The artist tells us that she still gives those around her the same advice as in 2002: “If you want permanent public art, you’ll have to buy the land. But she is not patient. “I refuse to wait for the outside world, local and federal municipalities, culture or even the Hollywood art world to validate me. I will do it myself, thank you. I have the radical imagination necessary to deny my absence and insist on my presence with dignity. »
This is perhaps where virtual reality comes in: it makes it possible to create new spaces beyond this stifling and heteronormative dimension. As the fight for gay rights continues IRL, more and more projects are springing up (including the Minecraft Uncensored Library) and allow us to imagine what the future could look like elsewhere. But as the metaverse expands, the term “elsewhere” takes on an increasingly nebulous character.
So far, the reaction from the internet has been as expected. “The two criticisms I tend to get when I do queer activism are either ‘we don’t need this because gay people are treated like everyone else’ or ‘going to die of AIDS’,” explains Antonia. “And I’m like, well man, one cripples the other, right? The tech industry itself isn’t fully inclusive either. “It functions as its own sounding board because it includes, at its core, a biased demographic. I don’t know the stats on queer people, but there are fewer women in the tech industry, for example, and it may be more difficult for them just because there are fewer of them. »
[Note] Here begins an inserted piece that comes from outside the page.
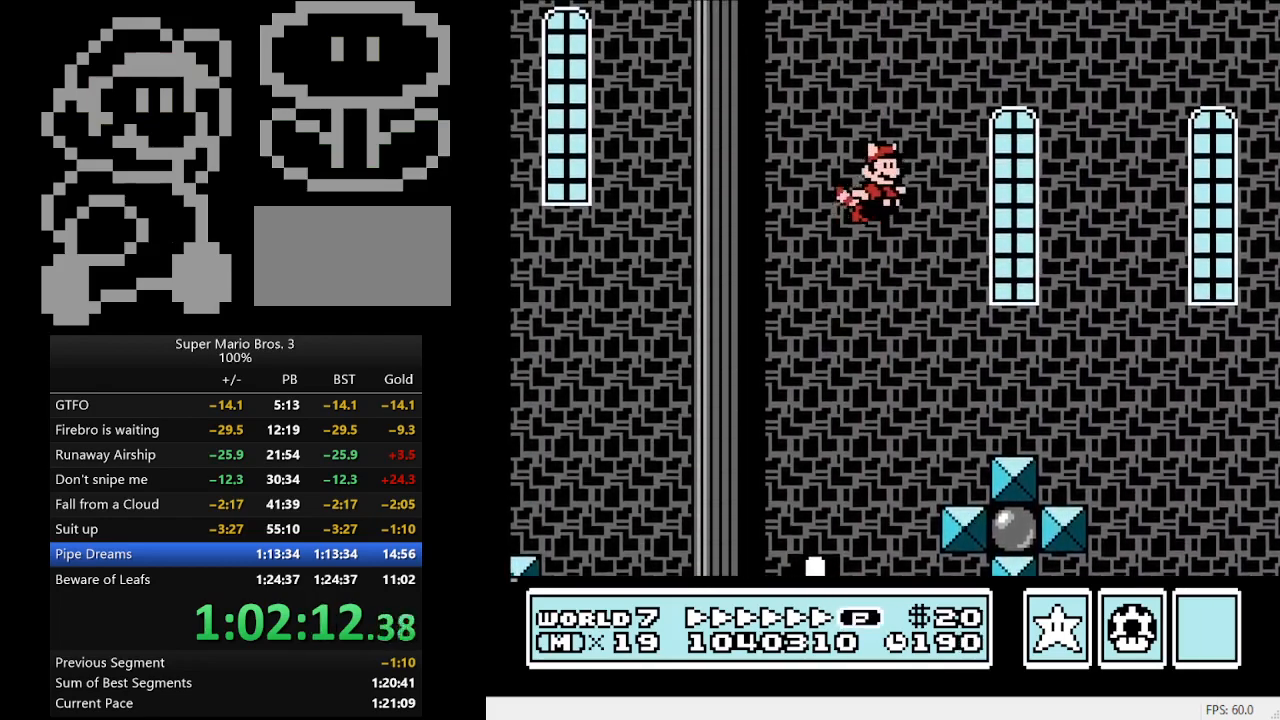
{"buttons": ["DPAD_UP"], "events": [[33, "A", "up"], [67, "A", "down"], [167, "A", "up"], [167, "DPAD_LEFT", "down"], [233, "A", "down"], [233, "DPAD_LEFT", "up"], [300, "A", "up"], [367, "A", "down"], [400, "DPAD_UP", "down"], [467, "A", "up"]]}
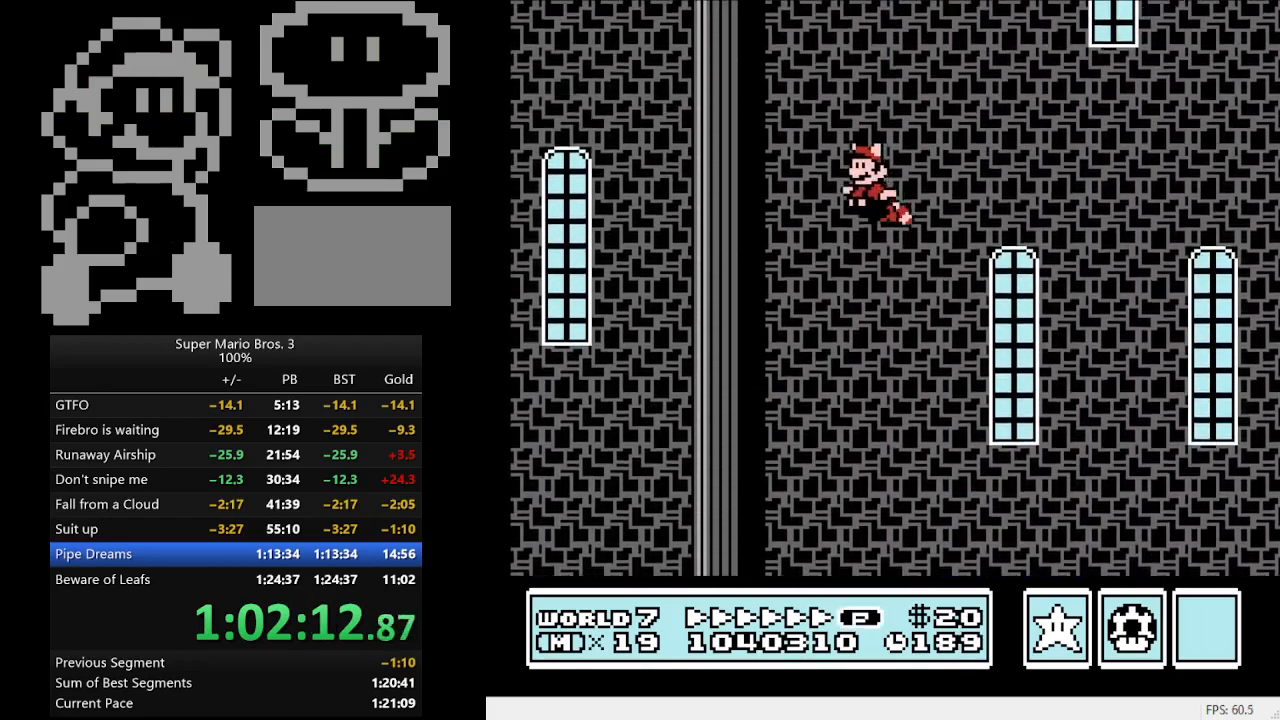
{"buttons": ["A", "DPAD_UP"], "events": [[33, "A", "down"], [100, "A", "up"], [100, "DPAD_RIGHT", "down"], [167, "DPAD_RIGHT", "up"], [233, "A", "down"], [233, "DPAD_RIGHT", "down"], [300, "A", "up"], [367, "A", "down"], [367, "DPAD_RIGHT", "up"], [433, "A", "up"], [467, "A", "down"]]}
Nevertheless, the museum turns out to be an international success. This month, the project won the prize New Voices to tribeca festival from New York, where the experience had been enhanced with a biometric element — the visitor wore a device with electrodes to measure his heart rate and the conductivity of his skin, which resulted in emotional arousal and a great engagement with the content. In October, Forster and his team will work with the Danish Consulate in New York to create a New York version of the museum, which will be on display at the High Line.
For Antonia, who admits being a fan of Dungeons and Dragons and role-playing games, parallel worlds exist not only to be discovered, they can also be built. And they don’t need to operate by the same rules. “In my opinion, we are still very prisoners of our ideas of what the world could be. These ideas are very narrow, because they are based on the limited vision of our current Western society,” she says. “The concept of VR struck me as pure wizardry — and it still is. I can create anything I dare to imagine, from scratch. It’s real magic, pure conjuration. »
The LGBTQ+ VR Museum is stopping by Tribeca Festival 2022 until July 19.